[Cousera Note] Machine Learning Foundations: A Case Study Approach

2015-10-20

1 Week1: Welcome
- 1.1 Introduction
  - 1.1.1 real world case based
    - - regression: house price prediction
    - - classificiation: sentiment analysis
    - - clustering & retrieval: finding doc
    - - maxtrix factorization & dimensionality reduction: recommending products
  - 1.1.2 requirement
    - math: calculas & algebra
    - python
  - 1.1.3 capstone project
- 1.2 iPython Notebook
  - Python command and its outputs
  - Markdown for doc
- 1.3 SFrames
  - 1.3.1 GraphLab Canvas
    - - any data structure *.show() » data visualization web page. make it inline of iPython Notebook:
      - graphlab.canvas.set_target(‘ipynb’)
    - - create new column
      - sf[‘Full Name’] = sf[‘First Name’] + ' ' + sf[‘Last Name’]
    - - apply function
      - sf[‘Country’] = sf[‘Country’].apply(transform_country)
2 Week2: Regression case: predicting house prices
- 2.1 Linear regression modeling
  - 2.1.1 recent sales in nearby neighbourhood
    - x = sqft, feature / covariate / predictor / indepentent varaible
    - y = price, observation / response
  - 2.1.2 look at average price in range
    - limited hits
    - throwing out other information: it’s bad
  - 2.1.3 linear regression
    - fw(x) = w0 + w1*x
      - - w0 = intercept
      - - w1 = slope
      - - w0/w1 are parameters of our model, w = (w0,w1); also called regression coefficients
    - different parameter set w; choose w is important
    - ** RSS = residual sum of squares **
      - - delta = Y of observation - Y from prediction
      - - RSS = sum(all possible delta^2)
      - - minimize RSS(w0,w1) and solve it, get you w’

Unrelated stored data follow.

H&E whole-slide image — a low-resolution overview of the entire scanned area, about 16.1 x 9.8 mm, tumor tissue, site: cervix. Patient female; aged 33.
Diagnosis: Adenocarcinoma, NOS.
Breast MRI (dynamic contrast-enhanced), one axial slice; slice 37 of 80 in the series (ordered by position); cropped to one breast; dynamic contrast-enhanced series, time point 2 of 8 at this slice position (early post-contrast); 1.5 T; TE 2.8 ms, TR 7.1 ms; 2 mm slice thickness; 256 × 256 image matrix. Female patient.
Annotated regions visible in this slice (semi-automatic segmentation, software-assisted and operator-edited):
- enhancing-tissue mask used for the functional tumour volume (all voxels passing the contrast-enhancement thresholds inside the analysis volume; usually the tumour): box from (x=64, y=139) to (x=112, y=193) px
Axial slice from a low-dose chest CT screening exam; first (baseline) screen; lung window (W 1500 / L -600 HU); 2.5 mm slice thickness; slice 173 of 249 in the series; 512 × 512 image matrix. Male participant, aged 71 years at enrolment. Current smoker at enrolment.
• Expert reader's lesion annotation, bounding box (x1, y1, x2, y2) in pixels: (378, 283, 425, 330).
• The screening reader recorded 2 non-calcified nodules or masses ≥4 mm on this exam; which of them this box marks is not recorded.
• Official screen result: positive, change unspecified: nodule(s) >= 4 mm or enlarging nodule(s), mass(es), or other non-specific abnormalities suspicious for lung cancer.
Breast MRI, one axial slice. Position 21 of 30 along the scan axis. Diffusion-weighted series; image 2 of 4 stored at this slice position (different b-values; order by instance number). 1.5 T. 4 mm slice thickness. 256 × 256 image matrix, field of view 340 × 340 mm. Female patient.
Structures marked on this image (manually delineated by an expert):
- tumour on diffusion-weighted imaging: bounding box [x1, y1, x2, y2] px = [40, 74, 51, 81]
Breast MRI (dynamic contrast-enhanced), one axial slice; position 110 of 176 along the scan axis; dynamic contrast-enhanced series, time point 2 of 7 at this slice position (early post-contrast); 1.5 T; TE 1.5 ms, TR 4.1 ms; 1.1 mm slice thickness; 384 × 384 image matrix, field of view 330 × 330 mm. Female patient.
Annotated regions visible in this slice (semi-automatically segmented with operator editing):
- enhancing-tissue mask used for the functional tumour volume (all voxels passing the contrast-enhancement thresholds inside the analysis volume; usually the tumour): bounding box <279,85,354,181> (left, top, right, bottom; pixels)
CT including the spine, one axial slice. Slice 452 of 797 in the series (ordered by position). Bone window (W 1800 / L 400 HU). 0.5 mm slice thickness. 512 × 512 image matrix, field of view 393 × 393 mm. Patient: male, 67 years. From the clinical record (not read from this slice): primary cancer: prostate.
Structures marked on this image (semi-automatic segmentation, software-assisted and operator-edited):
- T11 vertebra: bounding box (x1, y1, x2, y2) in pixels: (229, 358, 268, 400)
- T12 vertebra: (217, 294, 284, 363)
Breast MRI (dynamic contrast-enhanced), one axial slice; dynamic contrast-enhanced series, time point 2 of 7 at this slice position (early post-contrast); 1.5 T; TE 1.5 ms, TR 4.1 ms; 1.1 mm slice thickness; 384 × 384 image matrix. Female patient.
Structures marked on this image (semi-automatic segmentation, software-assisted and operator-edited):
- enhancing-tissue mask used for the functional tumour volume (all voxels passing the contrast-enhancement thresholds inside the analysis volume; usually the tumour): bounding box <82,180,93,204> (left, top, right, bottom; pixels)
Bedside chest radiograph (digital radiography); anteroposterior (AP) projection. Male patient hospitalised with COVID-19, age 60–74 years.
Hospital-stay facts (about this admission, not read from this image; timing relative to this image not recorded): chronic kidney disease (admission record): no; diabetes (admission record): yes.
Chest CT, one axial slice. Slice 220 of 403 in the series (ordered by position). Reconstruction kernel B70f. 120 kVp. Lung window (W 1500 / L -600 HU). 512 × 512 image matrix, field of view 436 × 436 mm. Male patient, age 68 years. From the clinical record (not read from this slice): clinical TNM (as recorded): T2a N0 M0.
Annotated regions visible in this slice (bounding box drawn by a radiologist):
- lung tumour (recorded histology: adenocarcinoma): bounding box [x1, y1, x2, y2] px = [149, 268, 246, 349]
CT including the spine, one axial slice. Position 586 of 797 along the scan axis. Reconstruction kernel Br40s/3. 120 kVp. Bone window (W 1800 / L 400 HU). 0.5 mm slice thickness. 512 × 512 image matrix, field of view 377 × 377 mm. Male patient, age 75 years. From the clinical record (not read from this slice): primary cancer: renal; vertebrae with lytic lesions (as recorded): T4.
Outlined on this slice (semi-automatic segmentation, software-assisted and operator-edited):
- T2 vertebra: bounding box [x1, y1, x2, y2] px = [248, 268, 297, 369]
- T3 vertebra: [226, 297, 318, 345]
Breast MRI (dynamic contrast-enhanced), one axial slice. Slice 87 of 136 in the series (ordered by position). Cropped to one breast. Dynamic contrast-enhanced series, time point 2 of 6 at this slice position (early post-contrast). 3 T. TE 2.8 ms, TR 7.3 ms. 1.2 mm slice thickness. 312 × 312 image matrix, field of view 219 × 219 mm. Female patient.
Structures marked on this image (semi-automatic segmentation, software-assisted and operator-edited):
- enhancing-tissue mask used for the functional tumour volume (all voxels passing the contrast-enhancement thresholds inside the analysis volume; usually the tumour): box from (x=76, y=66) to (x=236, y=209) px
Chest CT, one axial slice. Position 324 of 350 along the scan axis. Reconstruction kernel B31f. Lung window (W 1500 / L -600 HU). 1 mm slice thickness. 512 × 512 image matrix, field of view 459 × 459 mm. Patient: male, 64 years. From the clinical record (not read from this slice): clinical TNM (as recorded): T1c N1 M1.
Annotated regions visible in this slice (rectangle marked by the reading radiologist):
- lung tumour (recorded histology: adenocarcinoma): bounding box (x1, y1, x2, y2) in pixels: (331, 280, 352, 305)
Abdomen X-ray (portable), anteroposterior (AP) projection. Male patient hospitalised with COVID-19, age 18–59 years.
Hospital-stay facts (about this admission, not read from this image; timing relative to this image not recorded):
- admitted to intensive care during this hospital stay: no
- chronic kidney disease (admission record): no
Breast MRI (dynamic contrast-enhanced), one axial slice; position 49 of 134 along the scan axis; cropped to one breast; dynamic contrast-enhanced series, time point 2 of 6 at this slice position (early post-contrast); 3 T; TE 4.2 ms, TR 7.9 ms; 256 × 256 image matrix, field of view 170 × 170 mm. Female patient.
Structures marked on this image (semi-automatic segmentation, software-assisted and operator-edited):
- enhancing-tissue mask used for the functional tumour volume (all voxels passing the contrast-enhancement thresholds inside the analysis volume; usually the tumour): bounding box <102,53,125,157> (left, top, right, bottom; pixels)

      - - then y’ = w0’ + w1’ * x of my house
  - 2.1.4 adding higher order effects
    - straight line is good enough?
      - maybe not a linear relationship, rather a quadratic function
    - quadratic
      - fw(x) = w0 + w1x + w2x^2
        
        still linear regression, x^2 is just another feature
    - higher order polynomial? 13th order polynomial to minimize RSS
      - this function just looks crazy
      - overfitting
- 2.2 Evaluating regression models
  - evaluating overfitting via training/test split
    - min RSS » bad prediction
    - how to choos model order/complexity?
      - goal: good predictions
      - simulate predictions
        
        step 1. remove some data points
        
        step 2. fit model on remaining
        
        step 3. predict heldout houses
        
        use model to predict those removed data points (in step 1), and see how accurate they are
      - need extra test data
    - terminology
      - training set / test set
      - training error = RSS of all training data points, minimize it to find w’
      - test error = RSS of all test data points with w’
  - training/test curves: model complexity vs. error
    - training curves: the higher model complexity is, smaller the error gets
    - test curves: probably will look like a U, which has optimized lowest value
    - w2_training_test_curves.png
  - add other features
    - for houses as an example, # of bedrooms as x2
      - fitting an 3D surface
    - how many features to use? unlimited! hold there and more info in the “regression” course
    - always more feature the better to capture underlying process? NO
  - other regression examples
    - stock prediction
      - recent history
      - news events
      - related commodities
    - temp of smart house
      - spatial function
      - thermostat setting/ blinds / window / vents / temp outside / time of day
- 2.3 Summary
  - regression ML block diagran ML pipepline: data » ML method » intelligence
    - w2_regression_ML_model.png
- 2.4 Predict house prices (iPython Notebook example)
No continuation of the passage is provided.